**Text passage**

Theodore D. Young, Cades Schutte Fleming Wright, Honolulu, HI, Jason T. Edelmann, Joseph A. Dougherty, Rubin Associates, P.C., Paoli, PA, for Merrill Lynch, Pierce, Fenner Smith Inc., plaintiff.
Francis P. Hogan, Kevin W. Herring, Jody Kaulukukui Li, Ashford Wriston, Honolulu, HI, for Ross T. McClafferty, defendant.
ORDER GRANTING PLAINTIFF'S REQUEST FOR TEMPORARY RESTRAINING ORDER
I. INTRODUCTION
On September 24, 2003, Plaintiff Merrill Lynch, Pierce, Fenner Smith Inc., filed a Motion for Temporary Restraining Order and Preliminary Injunction seeking to enjoin Defendant Ross T. McClafferty from violating portions of his employment agreement with Merrill Lynch. The court heard the matter on September 26, 2003. Theodore Young, Esq., appeared for Merrill Lynch. Francis Hogan, Esq., appeared for McClafferty. For the reasons set forth below, the Court GRANTS Plaintiff's Request for a Temporary Restraining Order ("TRO").
Although the complaint has been assigned to the Honorable Samuel P. King, the motion was heard and decided by the Honorable Susan Oki Mollway. Judge King is presently out of the country and therefore unavailable to handle these proceedings on an expedited basis.
As indicated at oral argument by counsel for Merrill Lynch, Merrill Lynch has withdrawn its request for a preliminary injunction, given the relief in this TRO and the pending arbitration proceedings.
II. BACKGROUND
McClafferty was employed by Merrill Lynch as a financial advisor, beginning in May of 1992. Verified Complaint ¶ 5. He resigned from Merrill Lynch last Friday, September 19, 2003, and immediately went to work for the Smith Barney Division of Citigroup Global Markets, Inc. Id. ¶ 19. Smith Barney competes with Merrill Lynch for business. McClafferty's resignation apparently came as a surprise to Merrill Lynch. Affidavit of Scott M. Furukawa ("Furukawa Affidavit") ¶ 7.When he started working for Merrill Lynch in 1992, McClafferty signed a "Financial Consultant Employment Agreement and Restrictive Covenants" (hereafter "employment agreement"). Exh. "A" to Verified Complaint. The employment agreement provides, among other things, that, for one year after leaving Merrill Lynch, he will not "solicit" "directly or indirectly" any Merrill Lynch account that he serviced or learned about while at Merrill Lynch. Id. ¶ 2. McClafferty agreed:
During my employment and for a period of one year thereafter, not to initiate any contact or communication, of any kind whatsoever, for the purpose of inviting, encouraging or requesting any Account:
(a) to transfer from Merrill Lynch to me or my new employer, or
(b) to open a new account with me or with my new employer, or
(c) to otherwise discontinue its patronage and business relationship with Merrill Lynch.Id.

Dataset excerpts
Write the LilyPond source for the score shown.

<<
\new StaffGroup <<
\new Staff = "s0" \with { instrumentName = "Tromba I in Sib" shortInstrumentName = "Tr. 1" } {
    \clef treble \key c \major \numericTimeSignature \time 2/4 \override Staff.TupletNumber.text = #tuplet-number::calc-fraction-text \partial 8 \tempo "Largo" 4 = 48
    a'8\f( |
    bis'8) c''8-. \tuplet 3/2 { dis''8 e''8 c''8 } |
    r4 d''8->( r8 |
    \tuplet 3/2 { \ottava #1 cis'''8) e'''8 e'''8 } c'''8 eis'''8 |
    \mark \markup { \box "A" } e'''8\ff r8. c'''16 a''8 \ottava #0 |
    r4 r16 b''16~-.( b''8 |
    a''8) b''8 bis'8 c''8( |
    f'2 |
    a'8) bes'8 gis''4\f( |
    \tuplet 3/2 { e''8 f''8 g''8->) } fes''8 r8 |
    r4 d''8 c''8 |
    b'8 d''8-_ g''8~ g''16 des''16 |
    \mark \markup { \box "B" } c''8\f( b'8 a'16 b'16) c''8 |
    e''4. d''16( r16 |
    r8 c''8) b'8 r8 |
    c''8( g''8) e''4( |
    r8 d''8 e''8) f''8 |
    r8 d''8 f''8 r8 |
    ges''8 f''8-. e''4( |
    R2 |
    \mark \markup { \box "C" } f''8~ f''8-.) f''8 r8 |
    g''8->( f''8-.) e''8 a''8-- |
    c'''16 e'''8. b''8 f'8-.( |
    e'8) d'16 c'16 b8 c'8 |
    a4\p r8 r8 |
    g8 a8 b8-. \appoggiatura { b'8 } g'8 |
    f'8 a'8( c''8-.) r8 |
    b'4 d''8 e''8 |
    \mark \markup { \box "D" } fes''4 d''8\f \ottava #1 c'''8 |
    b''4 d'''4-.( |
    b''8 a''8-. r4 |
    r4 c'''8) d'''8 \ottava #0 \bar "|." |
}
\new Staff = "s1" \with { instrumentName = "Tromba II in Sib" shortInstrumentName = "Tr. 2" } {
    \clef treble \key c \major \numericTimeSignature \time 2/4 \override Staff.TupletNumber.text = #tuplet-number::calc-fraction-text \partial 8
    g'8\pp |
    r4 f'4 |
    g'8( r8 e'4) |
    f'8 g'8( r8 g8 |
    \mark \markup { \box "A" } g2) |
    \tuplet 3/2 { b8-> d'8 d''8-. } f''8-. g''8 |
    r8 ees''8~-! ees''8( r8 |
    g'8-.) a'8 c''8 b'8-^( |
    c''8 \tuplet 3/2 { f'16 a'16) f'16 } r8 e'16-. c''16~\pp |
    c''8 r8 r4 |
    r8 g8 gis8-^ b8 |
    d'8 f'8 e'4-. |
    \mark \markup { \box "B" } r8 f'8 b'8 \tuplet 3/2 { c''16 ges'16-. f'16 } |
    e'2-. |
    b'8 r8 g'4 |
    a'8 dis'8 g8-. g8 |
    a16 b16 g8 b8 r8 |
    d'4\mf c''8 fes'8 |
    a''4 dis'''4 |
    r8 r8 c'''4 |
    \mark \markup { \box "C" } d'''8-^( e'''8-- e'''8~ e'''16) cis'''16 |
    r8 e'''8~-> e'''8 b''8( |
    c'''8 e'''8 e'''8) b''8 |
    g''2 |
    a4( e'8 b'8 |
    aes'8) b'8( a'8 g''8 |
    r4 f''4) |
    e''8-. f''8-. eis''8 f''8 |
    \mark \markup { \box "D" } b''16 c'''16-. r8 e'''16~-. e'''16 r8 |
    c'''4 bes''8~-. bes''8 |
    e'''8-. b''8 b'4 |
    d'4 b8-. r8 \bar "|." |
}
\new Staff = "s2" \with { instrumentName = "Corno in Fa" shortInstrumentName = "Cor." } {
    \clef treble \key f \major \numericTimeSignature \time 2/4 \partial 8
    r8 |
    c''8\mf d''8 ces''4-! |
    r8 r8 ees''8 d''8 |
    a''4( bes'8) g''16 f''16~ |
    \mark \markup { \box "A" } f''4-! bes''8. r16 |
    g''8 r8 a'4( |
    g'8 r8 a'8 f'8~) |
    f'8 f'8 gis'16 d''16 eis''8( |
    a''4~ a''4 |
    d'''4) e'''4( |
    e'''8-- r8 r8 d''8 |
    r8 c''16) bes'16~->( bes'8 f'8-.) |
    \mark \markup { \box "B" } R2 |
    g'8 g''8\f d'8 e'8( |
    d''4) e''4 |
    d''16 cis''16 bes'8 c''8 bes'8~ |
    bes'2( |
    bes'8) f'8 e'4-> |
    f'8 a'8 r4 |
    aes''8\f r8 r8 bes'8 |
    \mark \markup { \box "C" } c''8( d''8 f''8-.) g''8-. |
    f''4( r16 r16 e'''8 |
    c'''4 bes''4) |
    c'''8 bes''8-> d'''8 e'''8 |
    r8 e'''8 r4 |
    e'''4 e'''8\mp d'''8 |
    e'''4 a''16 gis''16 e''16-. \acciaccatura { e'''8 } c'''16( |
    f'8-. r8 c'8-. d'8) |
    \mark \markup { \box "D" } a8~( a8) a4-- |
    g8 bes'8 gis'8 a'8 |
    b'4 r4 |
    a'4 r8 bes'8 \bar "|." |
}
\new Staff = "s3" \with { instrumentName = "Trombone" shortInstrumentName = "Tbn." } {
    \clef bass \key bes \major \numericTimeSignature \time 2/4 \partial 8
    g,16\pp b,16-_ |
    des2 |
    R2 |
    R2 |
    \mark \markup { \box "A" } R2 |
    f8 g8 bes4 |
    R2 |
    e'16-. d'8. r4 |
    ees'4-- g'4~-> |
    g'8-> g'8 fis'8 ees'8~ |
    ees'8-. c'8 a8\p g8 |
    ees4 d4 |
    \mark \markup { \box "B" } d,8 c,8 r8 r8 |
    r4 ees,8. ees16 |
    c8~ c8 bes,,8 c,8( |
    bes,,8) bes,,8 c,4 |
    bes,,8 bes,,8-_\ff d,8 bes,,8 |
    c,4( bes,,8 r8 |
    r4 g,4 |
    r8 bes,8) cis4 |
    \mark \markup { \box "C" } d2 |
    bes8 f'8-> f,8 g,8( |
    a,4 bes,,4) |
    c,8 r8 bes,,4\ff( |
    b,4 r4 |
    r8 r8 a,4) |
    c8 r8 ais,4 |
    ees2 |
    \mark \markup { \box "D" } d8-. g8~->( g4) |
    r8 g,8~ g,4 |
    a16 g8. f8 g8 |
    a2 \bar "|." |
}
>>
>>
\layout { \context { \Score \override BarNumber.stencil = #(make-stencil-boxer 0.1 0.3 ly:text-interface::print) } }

**Exercise requirements**
- a) Please reproduce the part of the court order that begins at the words "ORDER GRANTING PLAINTIFF'S" and stops after "an expedited basis.".
- b) Using the court order, answer yes or no to each statement below, and support each answer with the words from the order that settle it, quoted exactly.
(i) The motion was heard and decided by Judge Samuel P. King.
(ii) McClafferty started at Merrill Lynch as a financial advisor in May of 1992.
(iii) Merrill Lynch withdrew its request for a preliminary injunction.
- c) In the court order, McClafferty agrees not to contact any Account to invite, encourage or request certain actions. List every one of those actions.

**Results for each task**
- a)
ORDER GRANTING PLAINTIFF'S REQUEST FOR TEMPORARY RESTRAINING ORDER
I. INTRODUCTION
On September 24, 2003, Plaintiff Merrill Lynch, Pierce, Fenner Smith Inc., filed a Motion for Temporary Restraining Order and Preliminary Injunction seeking to enjoin Defendant Ross T. McClafferty from violating portions of his employment agreement with Merrill Lynch. The court heard the matter on September 26, 2003. Theodore Young, Esq., appeared for Merrill Lynch. Francis Hogan, Esq., appeared for McClafferty. For the reasons set forth below, the Court GRANTS Plaintiff's Request for a Temporary Restraining Order ("TRO").
Although the complaint has been assigned to the Honorable Samuel P. King, the motion was heard and decided by the Honorable Susan Oki Mollway. Judge King is presently out of the country and therefore unavailable to handle these proceedings on an expedited basis.

- b)
(i) No: "Although the complaint has been assigned to the Honorable Samuel P. King, the motion was heard and decided by the Honorable Susan Oki Mollway."
(ii) Yes: "McClafferty was employed by Merrill Lynch as a financial advisor, beginning in May of 1992."
(iii) Yes: "Merrill Lynch has withdrawn its request for a preliminary injunction"

- c)
1. "to transfer from Merrill Lynch to me or my new employer"
2. "to open a new account with me or with my new employer"
3. "to otherwise discontinue its patronage and business relationship with Merrill Lynch"